After the allegations came to light in the Italian media last year, the Vicariate of Rome conducted its own investigation into the art and study center that Rupnik founded in Rome, the Centro Aletti. The Vicariate reported Monday that its investigation determined that the center had a “healthy community life,” free of any problems, and said its members had suffered from the public airing of the claims against their founder, Rupnik.

The center has long stood by Rupnik, with current leader Maria Campatelli saying in June that the claims against him were “defamatory and unproven” and amounted to a form of mediatic “lynching” against the Slovene priest and his art center.

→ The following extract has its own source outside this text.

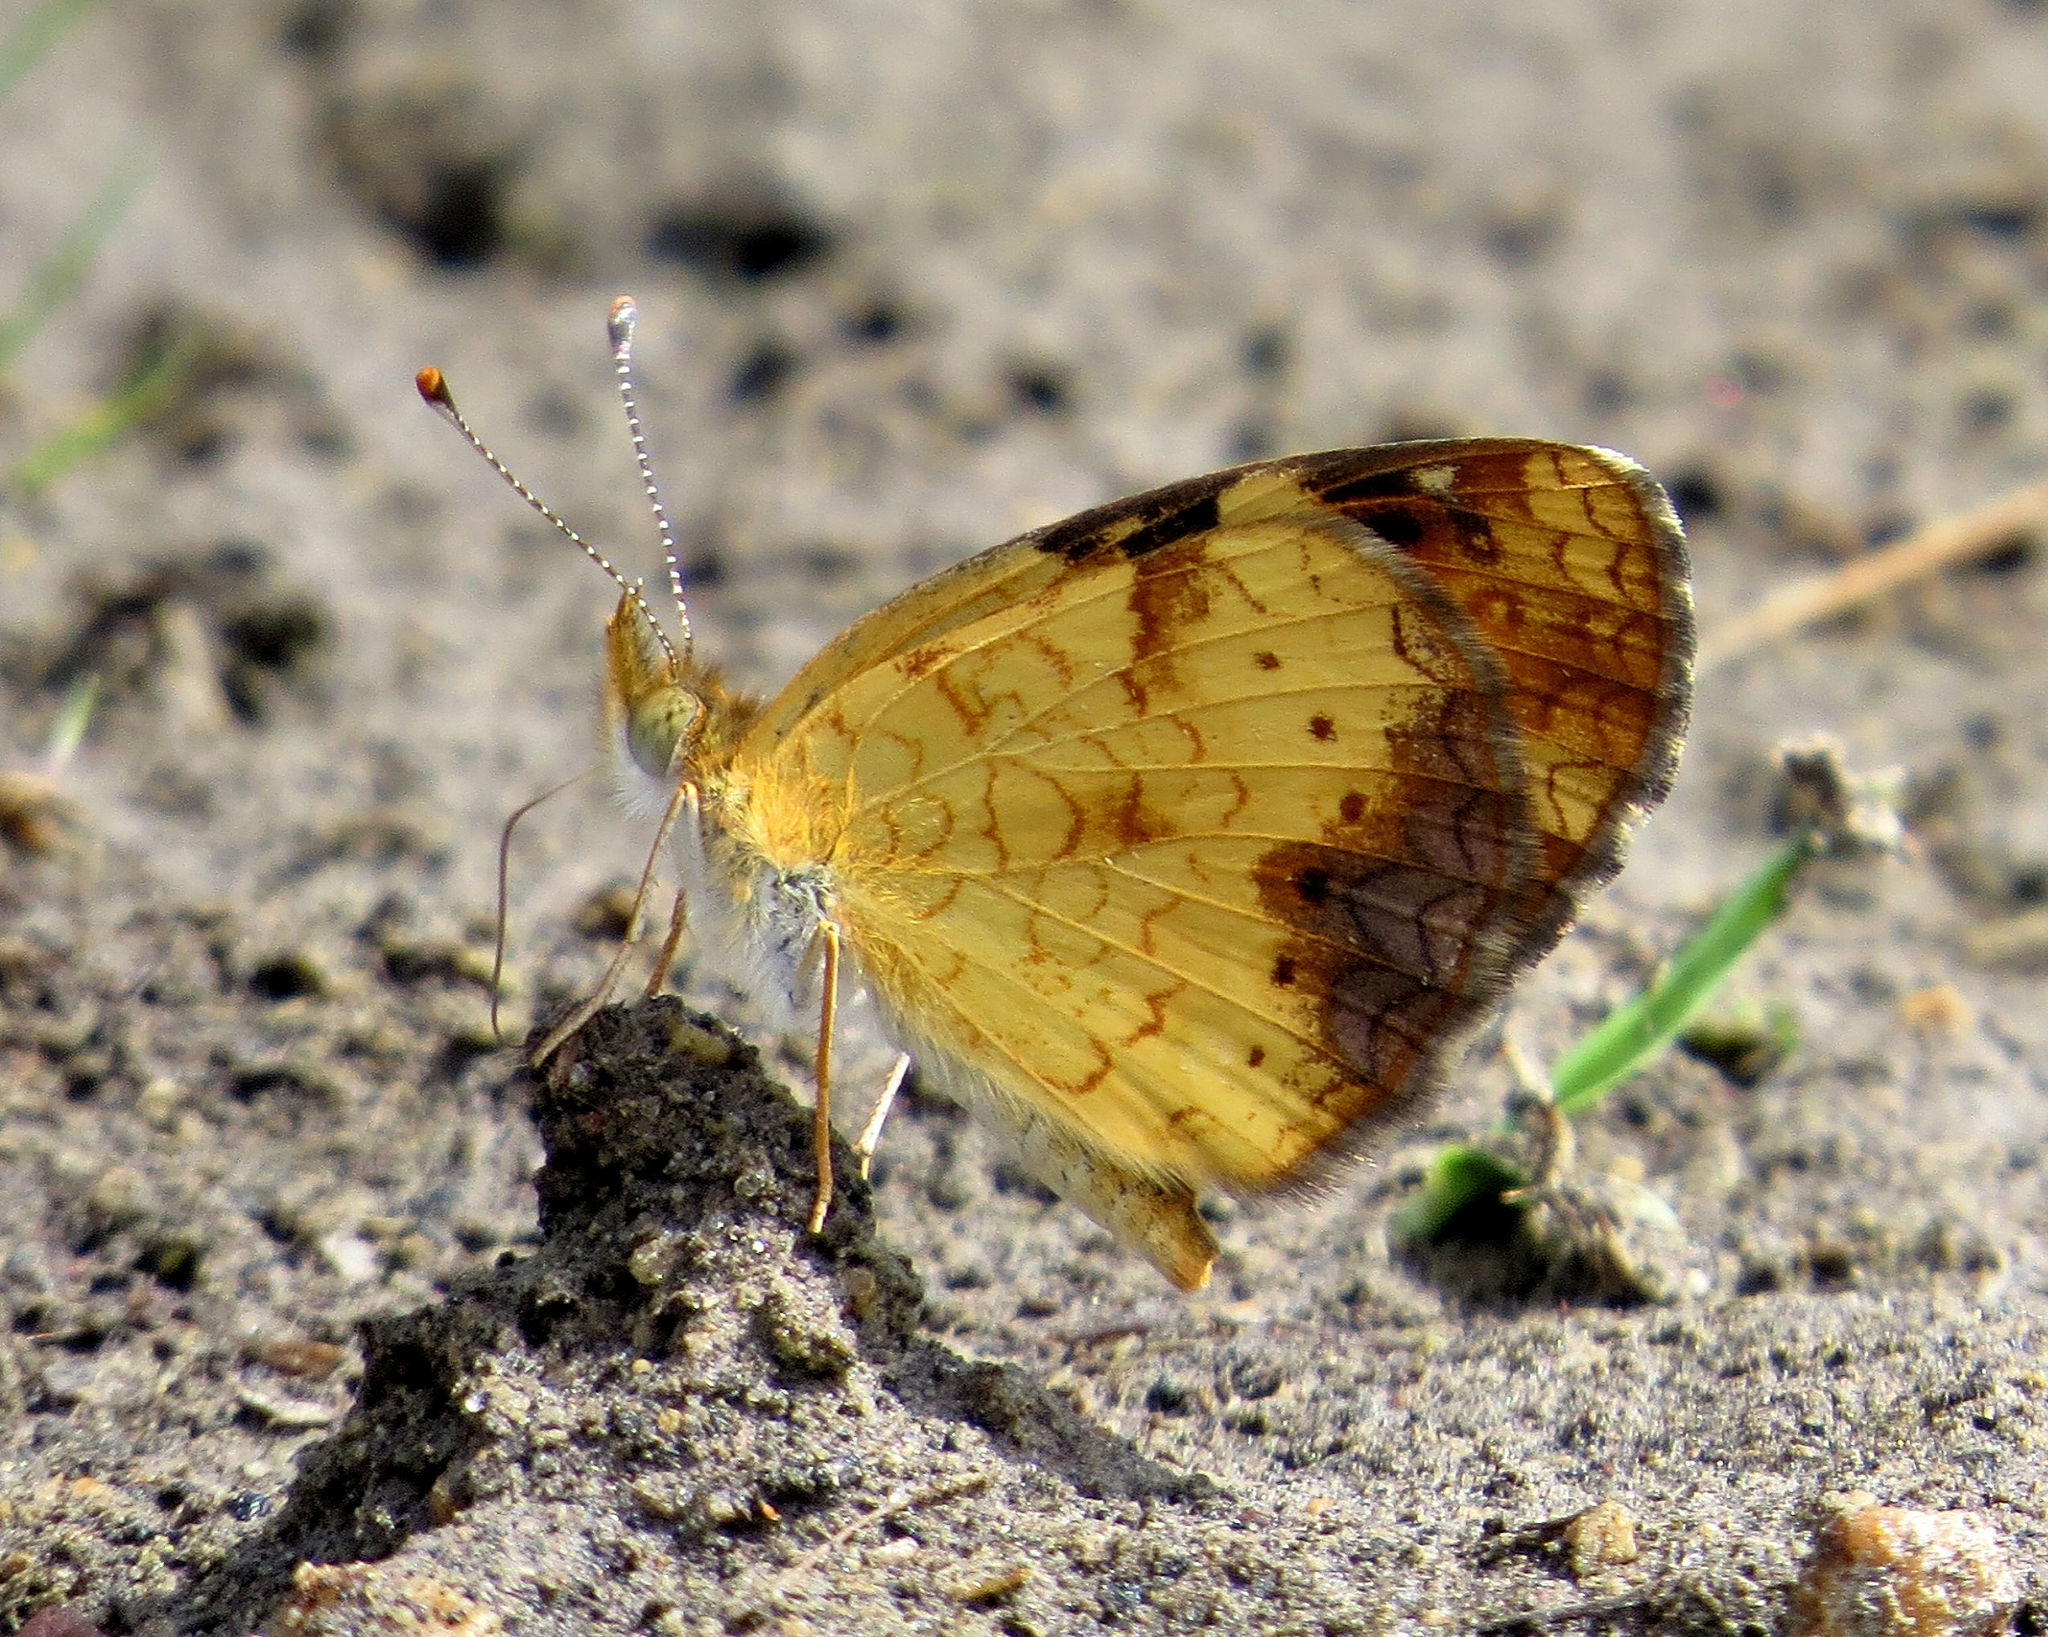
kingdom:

Francis last week had a well-publicized, private audience with Campatelli, and photographs distributed by the Vatican showed them sitting together at the pope’s desk in his formal library in the Apostolic Palace, a place reserved for his official audiences.

In the letter, five women who made claims against Rupnik said that Francis’ audience with Campatelli and the report by his Vicariate “leave us speechless, with no voice to cry out our dismay, our scandal."

“In these two events, which are not accidental, even in their succession in time, we recognize that the church cares nothing for the victims and those seeking justice; and that the ‘zero tolerance on abuse in the church’ was just a publicity campaign, which was instead only followed by often covert actions, which instead supported and covered up the abusers,” they wrote.

The letter, posted on italychurchtoo.org, noted that Rupnik’s alleged victims wrote to the pope four different letters, and never received a response much less an audience.

“The victims are left with a voiceless cry of new abuse,” the letter concluded, signed by five women whose names until Tuesday had been known only to the church authorities who had received their claims.

The Rupnik case has been problematic for the pope, the Vatican and the Jesuits from the start, because of suggestions the priest was given favorable treatment by a Vatican dominated by Jesuits and unwilling to sanction abuse of adult women or the “false mysticism” they say Rupnik practiced.

In a January interview with The Associated Press, Francis denied he had intervened in any way in the case other than a procedural decision. He expressed surprise and dismay at the claims against such a prominent artist, but appeared to also understand the abuse dynamic the women described.

“A personality who seduces, who manages your conscience, this creates a relationship of vulnerability, and so you’re imprisoned,” he said Jan. 24.

In the end, Rupnik was only formally sanctioned by the Vatican for one canonical crime: using the confessional to absolve a woman with whom he had engaged in sexual activity. He incurred an excommunication decree that was lifted within two weeks.

It was that claim that the Rome Vicariate’s investigator, the Rev. Giacomo Incitti, found problematic, determining there had been anomalies in the procedures used and that there were “well-founded doubts” about the original request for his excommunication. The Vicariate said that Incitti's report had been forwarded to the competent authorities.

In addition to support from his Centro Aletti, Rupnik also enjoyed high-ranking support, including from the leadership of the Rome Vicariate. The statement on Monday, seemingly discrediting the women's claims, suggested a concerted effort to rehabilitate him even after the Jesuits determined the women's allegations against him were credible enough to warrant kicking him out of the order.